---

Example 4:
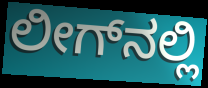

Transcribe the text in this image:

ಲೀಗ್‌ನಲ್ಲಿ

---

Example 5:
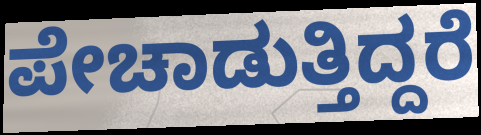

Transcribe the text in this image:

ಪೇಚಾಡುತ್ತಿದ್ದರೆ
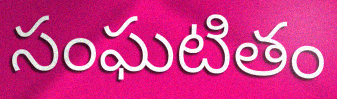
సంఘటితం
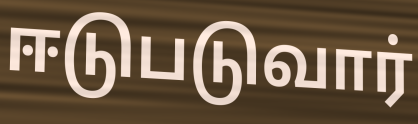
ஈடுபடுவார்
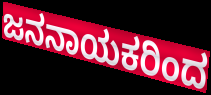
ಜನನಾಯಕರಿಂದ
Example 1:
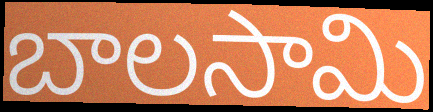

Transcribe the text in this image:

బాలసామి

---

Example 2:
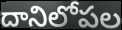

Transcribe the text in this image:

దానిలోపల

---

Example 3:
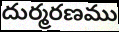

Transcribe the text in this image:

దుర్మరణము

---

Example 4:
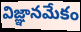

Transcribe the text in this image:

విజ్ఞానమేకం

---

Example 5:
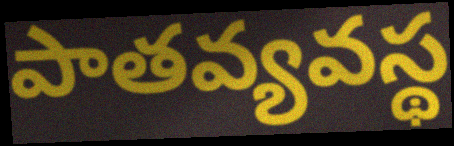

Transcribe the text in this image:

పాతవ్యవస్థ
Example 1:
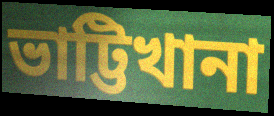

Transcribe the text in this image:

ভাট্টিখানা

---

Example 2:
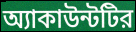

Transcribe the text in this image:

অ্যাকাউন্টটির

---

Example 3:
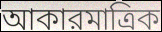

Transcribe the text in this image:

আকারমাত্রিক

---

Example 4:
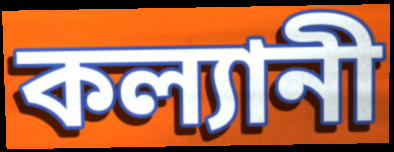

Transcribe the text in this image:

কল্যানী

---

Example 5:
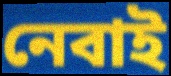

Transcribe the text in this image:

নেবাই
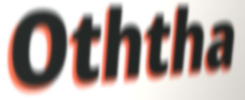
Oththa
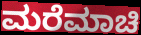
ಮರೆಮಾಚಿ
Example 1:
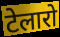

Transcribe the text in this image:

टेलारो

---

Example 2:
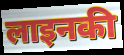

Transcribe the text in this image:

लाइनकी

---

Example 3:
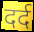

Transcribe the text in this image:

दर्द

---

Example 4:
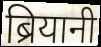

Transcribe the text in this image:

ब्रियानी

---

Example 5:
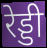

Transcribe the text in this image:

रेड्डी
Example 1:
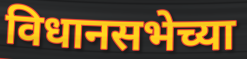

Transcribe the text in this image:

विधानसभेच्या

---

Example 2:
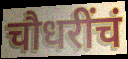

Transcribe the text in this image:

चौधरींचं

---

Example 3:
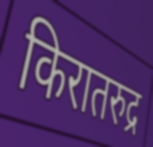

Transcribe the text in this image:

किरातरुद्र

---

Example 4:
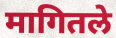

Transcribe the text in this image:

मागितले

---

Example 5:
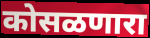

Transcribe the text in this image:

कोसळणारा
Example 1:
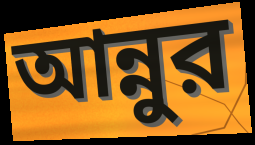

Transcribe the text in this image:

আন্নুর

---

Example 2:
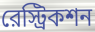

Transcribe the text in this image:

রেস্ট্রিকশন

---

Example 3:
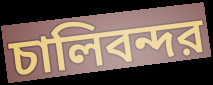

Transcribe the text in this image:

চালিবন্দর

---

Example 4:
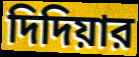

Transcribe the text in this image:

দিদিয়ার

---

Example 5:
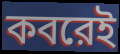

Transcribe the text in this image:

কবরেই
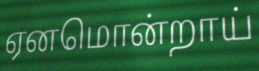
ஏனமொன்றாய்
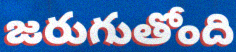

INSTRUCTIONS FOR THE TASK | From the first line to the last, repeat the data above exactly and leave the pictures out.

SOLUTION TO THE EXERCISE |
---

Example 4:

Transcribe the text in this image:

ಲೀಗ್‌ನಲ್ಲಿ

---

Example 5:

Transcribe the text in this image:

ಪೇಚಾಡುತ್ತಿದ್ದರೆ
సంఘటితం
ஈடுபடுவார்
ಜನನಾಯಕರಿಂದ
Example 1:

Transcribe the text in this image:

బాలసామి

---

Example 2:

Transcribe the text in this image:

దానిలోపల

---

Example 3:

Transcribe the text in this image:

దుర్మరణము

---

Example 4:

Transcribe the text in this image:

విజ్ఞానమేకం

---

Example 5:

Transcribe the text in this image:

పాతవ్యవస్థ
Example 1:

Transcribe the text in this image:

ভাট্টিখানা

---

Example 2:

Transcribe the text in this image:

অ্যাকাউন্টটির

---

Example 3:

Transcribe the text in this image:

আকারমাত্রিক

---

Example 4:

Transcribe the text in this image:

কল্যানী

---

Example 5:

Transcribe the text in this image:

নেবাই
Oththa
ಮರೆಮಾಚಿ
Example 1:

Transcribe the text in this image:

टेलारो

---

Example 2:

Transcribe the text in this image:

लाइनकी

---

Example 3:

Transcribe the text in this image:

दर्द

---

Example 4:

Transcribe the text in this image:

ब्रियानी

---

Example 5:

Transcribe the text in this image:

रेड्डी
Example 1:

Transcribe the text in this image:

विधानसभेच्या

---

Example 2:

Transcribe the text in this image:

चौधरींचं

---

Example 3:

Transcribe the text in this image:

किरातरुद्र

---

Example 4:

Transcribe the text in this image:

मागितले

---

Example 5:

Transcribe the text in this image:

कोसळणारा
Example 1:

Transcribe the text in this image:

আন্নুর

---

Example 2:

Transcribe the text in this image:

রেস্ট্রিকশন

---

Example 3:

Transcribe the text in this image:

চালিবন্দর

---

Example 4:

Transcribe the text in this image:

দিদিয়ার

---

Example 5:

Transcribe the text in this image:

কবরেই
ஏனமொன்றாய்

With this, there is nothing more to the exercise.